--- TASK INPUTS ---

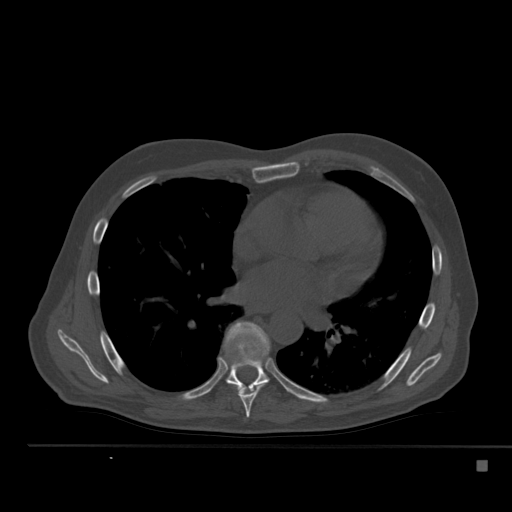
CT including the spine, one axial slice; slice 318 of 517 in the series (ordered by position); reconstruction kernel Br40s; 120 kVp; bone window (W 1800 / L 400 HU); 1.5 mm slice thickness; 512 × 512 image matrix, field of view 408 × 408 mm. Male patient, age 70 years. Case-level facts recorded for this patient, not image findings: primary cancer: renal; vertebrae with lytic lesions (as recorded): T4, T6, T10, T12, L3, L4, L5.
Annotated regions visible in this slice (semi-automatic segmentation, software-assisted and operator-edited):
- T7 vertebra: bounding box <228,365,267,418> (left, top, right, bottom; pixels)
- T8 vertebra: <224,321,270,393>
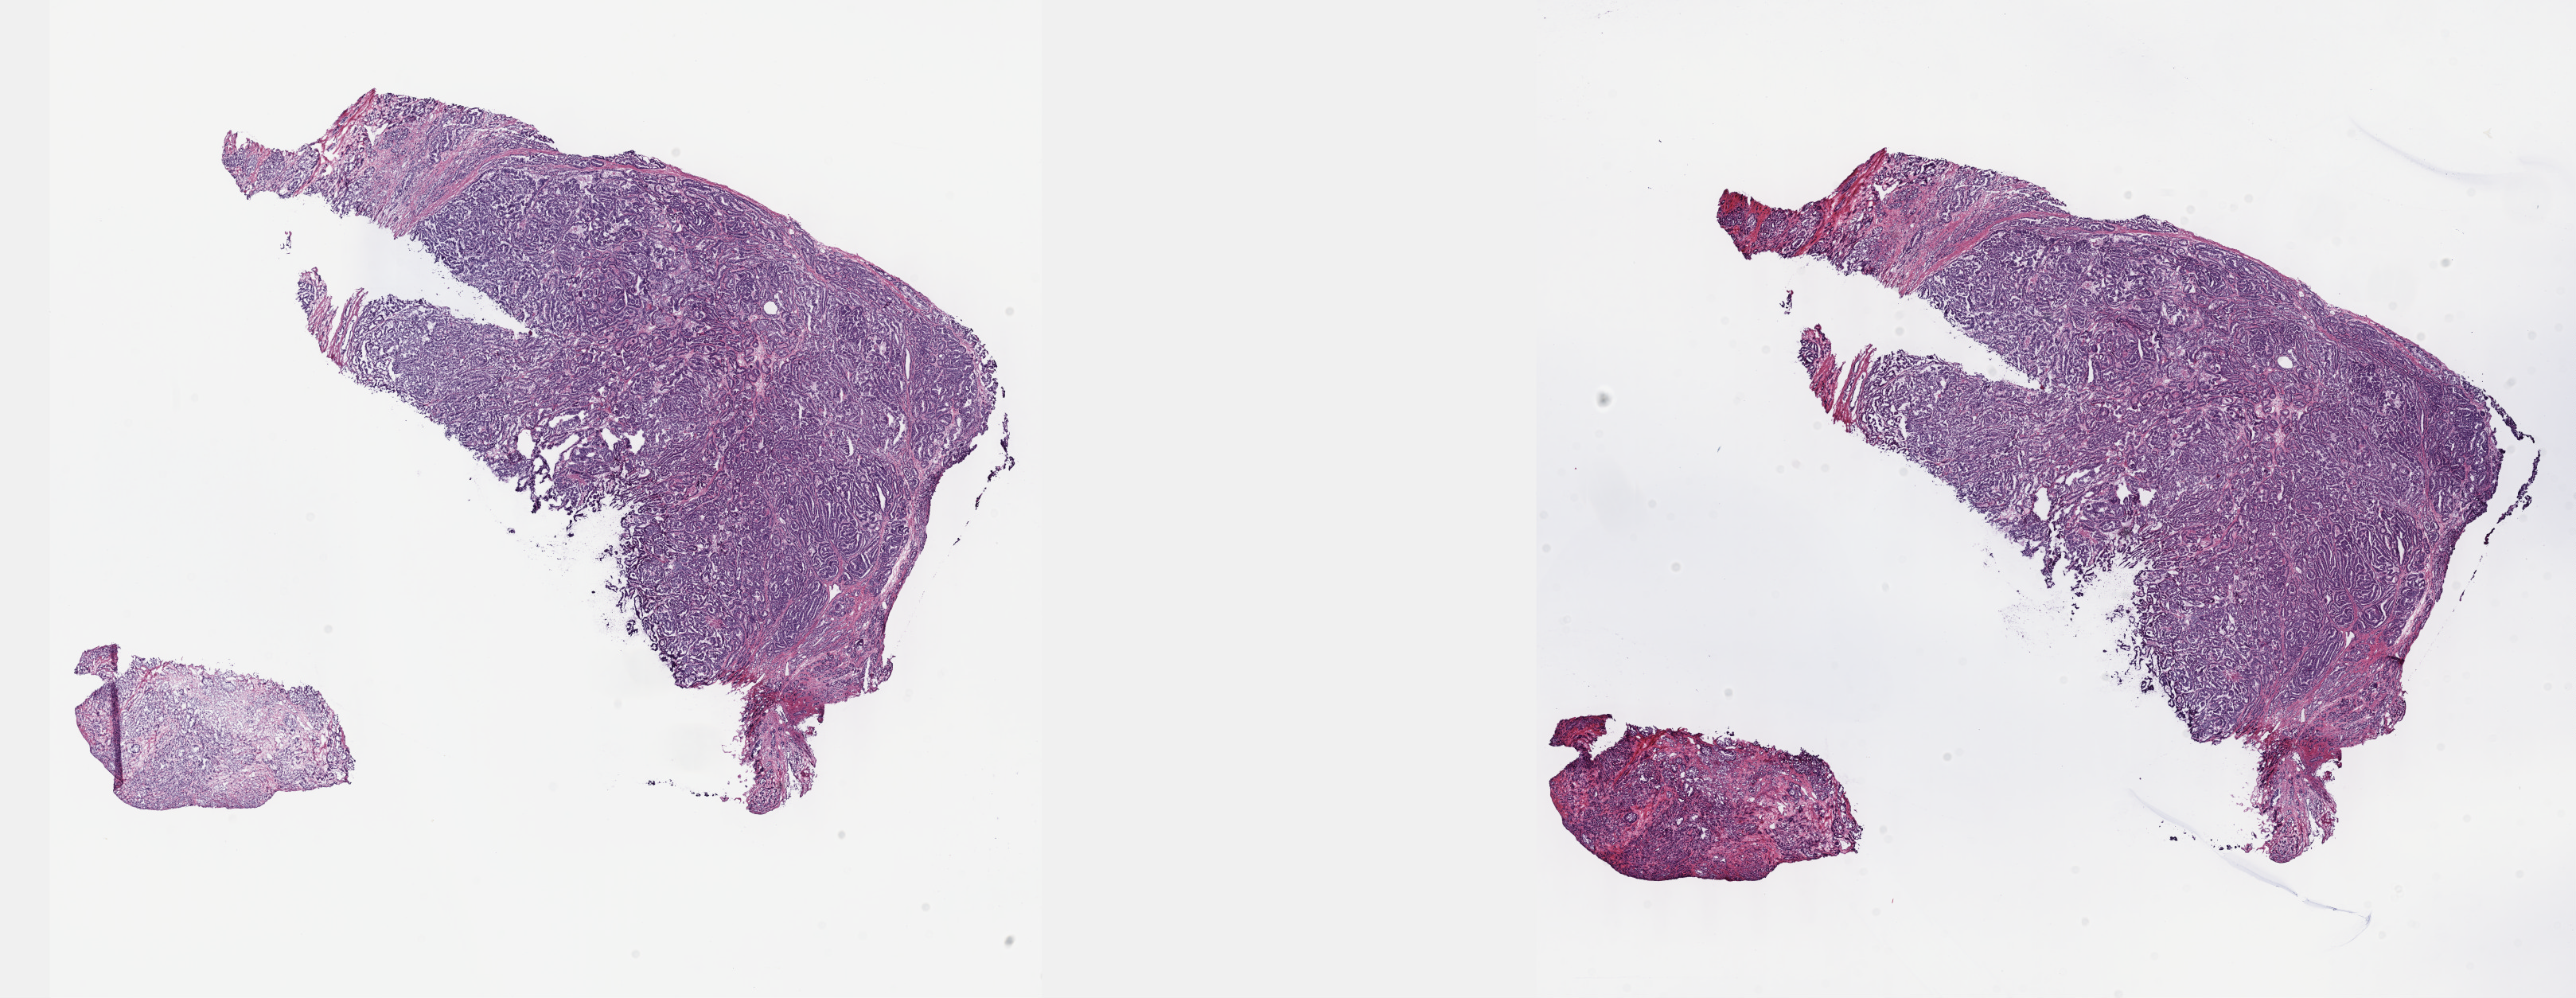
Whole-slide histology image, H&E, whole scanned area (about 26.2 x 10.1 mm) shown as a low-resolution overview, frozen section from the top of the tissue portion, primary tumour sample from the prostate. Patient: male, age at initial diagnosis 63 years. Slide review estimates, as recorded: tumour cells 85%, tumour nuclei 90%.
Pathologic diagnosis: Adenocarcinoma, NOS.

---

▸ AIM OF THE EXERCISE
Where a line above contains the word "diagnosis", copy that line.

▸ SOLUTION FOR THIS TASK
Whole-slide histology image, H&E, whole scanned area (about 26.2 x 10.1 mm) shown as a low-resolution overview, frozen section from the top of the tissue portion, primary tumour sample from the prostate. Patient: male, age at initial diagnosis 63 years. Slide review estimates, as recorded: tumour cells 85%, tumour nuclei 90%.
Pathologic diagnosis: Adenocarcinoma, NOS.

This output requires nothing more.